**WHAT YOU HAVE TO DO**
Would you copy out every line of the entries below, word for word, from the first kingdom to the last line?

-------- RECORDS FOR THE EXERCISE --------

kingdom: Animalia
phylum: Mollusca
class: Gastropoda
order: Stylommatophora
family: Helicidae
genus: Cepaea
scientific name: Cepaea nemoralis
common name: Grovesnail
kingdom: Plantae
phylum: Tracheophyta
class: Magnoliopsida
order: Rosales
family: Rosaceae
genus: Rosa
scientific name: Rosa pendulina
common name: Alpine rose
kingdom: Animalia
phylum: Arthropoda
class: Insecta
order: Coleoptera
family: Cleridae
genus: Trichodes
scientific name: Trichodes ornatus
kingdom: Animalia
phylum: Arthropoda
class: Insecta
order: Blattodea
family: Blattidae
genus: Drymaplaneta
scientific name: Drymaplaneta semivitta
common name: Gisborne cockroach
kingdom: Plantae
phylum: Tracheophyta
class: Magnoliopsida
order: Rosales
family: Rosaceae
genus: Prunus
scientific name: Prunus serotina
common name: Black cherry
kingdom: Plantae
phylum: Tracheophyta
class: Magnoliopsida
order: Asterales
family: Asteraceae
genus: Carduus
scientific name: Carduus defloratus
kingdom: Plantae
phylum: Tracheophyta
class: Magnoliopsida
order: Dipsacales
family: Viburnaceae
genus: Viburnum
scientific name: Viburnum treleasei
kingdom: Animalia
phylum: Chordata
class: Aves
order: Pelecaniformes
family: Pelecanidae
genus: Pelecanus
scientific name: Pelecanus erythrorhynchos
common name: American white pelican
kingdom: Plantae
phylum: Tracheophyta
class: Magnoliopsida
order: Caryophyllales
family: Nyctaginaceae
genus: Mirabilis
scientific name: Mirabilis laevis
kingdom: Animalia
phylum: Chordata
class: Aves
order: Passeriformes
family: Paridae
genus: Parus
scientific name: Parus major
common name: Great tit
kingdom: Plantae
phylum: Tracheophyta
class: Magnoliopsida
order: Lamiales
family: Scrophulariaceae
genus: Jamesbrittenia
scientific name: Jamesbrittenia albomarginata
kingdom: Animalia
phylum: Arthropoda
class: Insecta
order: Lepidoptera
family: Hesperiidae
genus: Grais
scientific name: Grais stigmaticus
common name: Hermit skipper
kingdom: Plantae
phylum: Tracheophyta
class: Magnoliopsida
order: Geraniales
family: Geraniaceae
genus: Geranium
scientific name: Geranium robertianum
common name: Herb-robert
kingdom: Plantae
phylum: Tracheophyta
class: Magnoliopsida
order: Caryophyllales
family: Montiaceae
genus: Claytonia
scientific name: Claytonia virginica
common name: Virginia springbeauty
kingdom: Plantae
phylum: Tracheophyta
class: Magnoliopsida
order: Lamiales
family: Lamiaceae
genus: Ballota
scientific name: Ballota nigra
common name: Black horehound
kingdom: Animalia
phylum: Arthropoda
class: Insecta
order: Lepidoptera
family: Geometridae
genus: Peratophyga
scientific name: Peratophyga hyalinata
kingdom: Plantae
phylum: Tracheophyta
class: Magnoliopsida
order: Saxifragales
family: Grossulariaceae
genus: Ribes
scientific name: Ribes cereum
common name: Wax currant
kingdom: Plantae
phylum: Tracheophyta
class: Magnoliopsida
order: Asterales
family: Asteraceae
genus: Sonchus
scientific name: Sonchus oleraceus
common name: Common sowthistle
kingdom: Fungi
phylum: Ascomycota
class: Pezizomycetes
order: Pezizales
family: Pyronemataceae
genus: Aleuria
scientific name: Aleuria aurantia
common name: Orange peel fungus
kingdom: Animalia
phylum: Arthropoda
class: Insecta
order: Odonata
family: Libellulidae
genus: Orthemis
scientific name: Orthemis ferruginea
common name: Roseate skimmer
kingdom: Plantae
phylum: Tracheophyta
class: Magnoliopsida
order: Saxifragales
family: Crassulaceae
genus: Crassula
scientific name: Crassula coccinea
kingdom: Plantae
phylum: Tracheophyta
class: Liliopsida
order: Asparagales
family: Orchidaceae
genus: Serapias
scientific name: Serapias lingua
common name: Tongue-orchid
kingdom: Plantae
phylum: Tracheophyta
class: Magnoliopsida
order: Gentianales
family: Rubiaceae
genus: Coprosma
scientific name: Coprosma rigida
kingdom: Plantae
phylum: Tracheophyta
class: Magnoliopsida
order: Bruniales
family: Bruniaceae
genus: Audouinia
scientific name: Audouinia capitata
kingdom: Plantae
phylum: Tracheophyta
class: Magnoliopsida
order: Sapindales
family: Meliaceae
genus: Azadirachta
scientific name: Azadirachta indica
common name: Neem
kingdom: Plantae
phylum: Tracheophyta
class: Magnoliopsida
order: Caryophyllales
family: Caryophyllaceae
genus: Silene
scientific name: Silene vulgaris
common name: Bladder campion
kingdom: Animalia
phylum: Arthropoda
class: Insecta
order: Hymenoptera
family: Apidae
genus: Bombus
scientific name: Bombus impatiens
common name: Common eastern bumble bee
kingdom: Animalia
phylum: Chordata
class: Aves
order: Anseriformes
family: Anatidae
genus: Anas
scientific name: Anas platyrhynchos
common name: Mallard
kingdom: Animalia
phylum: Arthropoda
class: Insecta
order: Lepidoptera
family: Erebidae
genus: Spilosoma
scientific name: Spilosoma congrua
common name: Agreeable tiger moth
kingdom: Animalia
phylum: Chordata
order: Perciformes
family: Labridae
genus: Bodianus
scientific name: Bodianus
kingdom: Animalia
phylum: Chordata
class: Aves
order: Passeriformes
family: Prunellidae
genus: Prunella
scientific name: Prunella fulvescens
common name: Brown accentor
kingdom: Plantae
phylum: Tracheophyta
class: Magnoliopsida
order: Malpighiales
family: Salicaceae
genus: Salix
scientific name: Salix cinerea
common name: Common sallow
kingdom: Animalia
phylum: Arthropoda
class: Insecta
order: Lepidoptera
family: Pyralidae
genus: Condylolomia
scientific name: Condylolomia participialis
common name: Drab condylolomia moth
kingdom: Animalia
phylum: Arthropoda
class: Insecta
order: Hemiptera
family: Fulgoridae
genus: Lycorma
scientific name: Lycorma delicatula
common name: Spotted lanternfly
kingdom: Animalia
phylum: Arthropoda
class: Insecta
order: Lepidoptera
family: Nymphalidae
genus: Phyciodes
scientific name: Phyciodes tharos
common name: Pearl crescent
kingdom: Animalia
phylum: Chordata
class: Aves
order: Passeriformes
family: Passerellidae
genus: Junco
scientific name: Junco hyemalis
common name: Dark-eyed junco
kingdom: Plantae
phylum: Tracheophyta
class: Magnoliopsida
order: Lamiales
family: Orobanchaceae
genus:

--------

**WRITTEN SOLUTION**
kingdom: Animalia
phylum: Mollusca
class: Gastropoda
order: Stylommatophora
family: Helicidae
genus: Cepaea
scientific name: Cepaea nemoralis
common name: Grovesnail
kingdom: Plantae
phylum: Tracheophyta
class: Magnoliopsida
order: Rosales
family: Rosaceae
genus: Rosa
scientific name: Rosa pendulina
common name: Alpine rose
kingdom: Animalia
phylum: Arthropoda
class: Insecta
order: Coleoptera
family: Cleridae
genus: Trichodes
scientific name: Trichodes ornatus
kingdom: Animalia
phylum: Arthropoda
class: Insecta
order: Blattodea
family: Blattidae
genus: Drymaplaneta
scientific name: Drymaplaneta semivitta
common name: Gisborne cockroach
kingdom: Plantae
phylum: Tracheophyta
class: Magnoliopsida
order: Rosales
family: Rosaceae
genus: Prunus
scientific name: Prunus serotina
common name: Black cherry
kingdom: Plantae
phylum: Tracheophyta
class: Magnoliopsida
order: Asterales
family: Asteraceae
genus: Carduus
scientific name: Carduus defloratus
kingdom: Plantae
phylum: Tracheophyta
class: Magnoliopsida
order: Dipsacales
family: Viburnaceae
genus: Viburnum
scientific name: Viburnum treleasei
kingdom: Animalia
phylum: Chordata
class: Aves
order: Pelecaniformes
family: Pelecanidae
genus: Pelecanus
scientific name: Pelecanus erythrorhynchos
common name: American white pelican
kingdom: Plantae
phylum: Tracheophyta
class: Magnoliopsida
order: Caryophyllales
family: Nyctaginaceae
genus: Mirabilis
scientific name: Mirabilis laevis
kingdom: Animalia
phylum: Chordata
class: Aves
order: Passeriformes
family: Paridae
genus: Parus
scientific name: Parus major
common name: Great tit
kingdom: Plantae
phylum: Tracheophyta
class: Magnoliopsida
order: Lamiales
family: Scrophulariaceae
genus: Jamesbrittenia
scientific name: Jamesbrittenia albomarginata
kingdom: Animalia
phylum: Arthropoda
class: Insecta
order: Lepidoptera
family: Hesperiidae
genus: Grais
scientific name: Grais stigmaticus
common name: Hermit skipper
kingdom: Plantae
phylum: Tracheophyta
class: Magnoliopsida
order: Geraniales
family: Geraniaceae
genus: Geranium
scientific name: Geranium robertianum
common name: Herb-robert
kingdom: Plantae
phylum: Tracheophyta
class: Magnoliopsida
order: Caryophyllales
family: Montiaceae
genus: Claytonia
scientific name: Claytonia virginica
common name: Virginia springbeauty
kingdom: Plantae
phylum: Tracheophyta
class: Magnoliopsida
order: Lamiales
family: Lamiaceae
genus: Ballota
scientific name: Ballota nigra
common name: Black horehound
kingdom: Animalia
phylum: Arthropoda
class: Insecta
order: Lepidoptera
family: Geometridae
genus: Peratophyga
scientific name: Peratophyga hyalinata
kingdom: Plantae
phylum: Tracheophyta
class: Magnoliopsida
order: Saxifragales
family: Grossulariaceae
genus: Ribes
scientific name: Ribes cereum
common name: Wax currant
kingdom: Plantae
phylum: Tracheophyta
class: Magnoliopsida
order: Asterales
family: Asteraceae
genus: Sonchus
scientific name: Sonchus oleraceus
common name: Common sowthistle
kingdom: Fungi
phylum: Ascomycota
class: Pezizomycetes
order: Pezizales
family: Pyronemataceae
genus: Aleuria
scientific name: Aleuria aurantia
common name: Orange peel fungus
kingdom: Animalia
phylum: Arthropoda
class: Insecta
order: Odonata
family: Libellulidae
genus: Orthemis
scientific name: Orthemis ferruginea
common name: Roseate skimmer
kingdom: Plantae
phylum: Tracheophyta
class: Magnoliopsida
order: Saxifragales
family: Crassulaceae
genus: Crassula
scientific name: Crassula coccinea
kingdom: Plantae
phylum: Tracheophyta
class: Liliopsida
order: Asparagales
family: Orchidaceae
genus: Serapias
scientific name: Serapias lingua
common name: Tongue-orchid
kingdom: Plantae
phylum: Tracheophyta
class: Magnoliopsida
order: Gentianales
family: Rubiaceae
genus: Coprosma
scientific name: Coprosma rigida
kingdom: Plantae
phylum: Tracheophyta
class: Magnoliopsida
order: Bruniales
family: Bruniaceae
genus: Audouinia
scientific name: Audouinia capitata
kingdom: Plantae
phylum: Tracheophyta
class: Magnoliopsida
order: Sapindales
family: Meliaceae
genus: Azadirachta
scientific name: Azadirachta indica
common name: Neem
kingdom: Plantae
phylum: Tracheophyta
class: Magnoliopsida
order: Caryophyllales
family: Caryophyllaceae
genus: Silene
scientific name: Silene vulgaris
common name: Bladder campion
kingdom: Animalia
phylum: Arthropoda
class: Insecta
order: Hymenoptera
family: Apidae
genus: Bombus
scientific name: Bombus impatiens
common name: Common eastern bumble bee
kingdom: Animalia
phylum: Chordata
class: Aves
order: Anseriformes
family: Anatidae
genus: Anas
scientific name: Anas platyrhynchos
common name: Mallard
kingdom: Animalia
phylum: Arthropoda
class: Insecta
order: Lepidoptera
family: Erebidae
genus: Spilosoma
scientific name: Spilosoma congrua
common name: Agreeable tiger moth
kingdom: Animalia
phylum: Chordata
order: Perciformes
family: Labridae
genus: Bodianus
scientific name: Bodianus
kingdom: Animalia
phylum: Chordata
class: Aves
order: Passeriformes
family: Prunellidae
genus: Prunella
scientific name: Prunella fulvescens
common name: Brown accentor
kingdom: Plantae
phylum: Tracheophyta
class: Magnoliopsida
order: Malpighiales
family: Salicaceae
genus: Salix
scientific name: Salix cinerea
common name: Common sallow
kingdom: Animalia
phylum: Arthropoda
class: Insecta
order: Lepidoptera
family: Pyralidae
genus: Condylolomia
scientific name: Condylolomia participialis
common name: Drab condylolomia moth
kingdom: Animalia
phylum: Arthropoda
class: Insecta
order: Hemiptera
family: Fulgoridae
genus: Lycorma
scientific name: Lycorma delicatula
common name: Spotted lanternfly
kingdom: Animalia
phylum: Arthropoda
class: Insecta
order: Lepidoptera
family: Nymphalidae
genus: Phyciodes
scientific name: Phyciodes tharos
common name: Pearl crescent
kingdom: Animalia
phylum: Chordata
class: Aves
order: Passeriformes
family: Passerellidae
genus: Junco
scientific name: Junco hyemalis
common name: Dark-eyed junco
kingdom: Plantae
phylum: Tracheophyta
class: Magnoliopsida
order: Lamiales
family: Orobanchaceae
genus:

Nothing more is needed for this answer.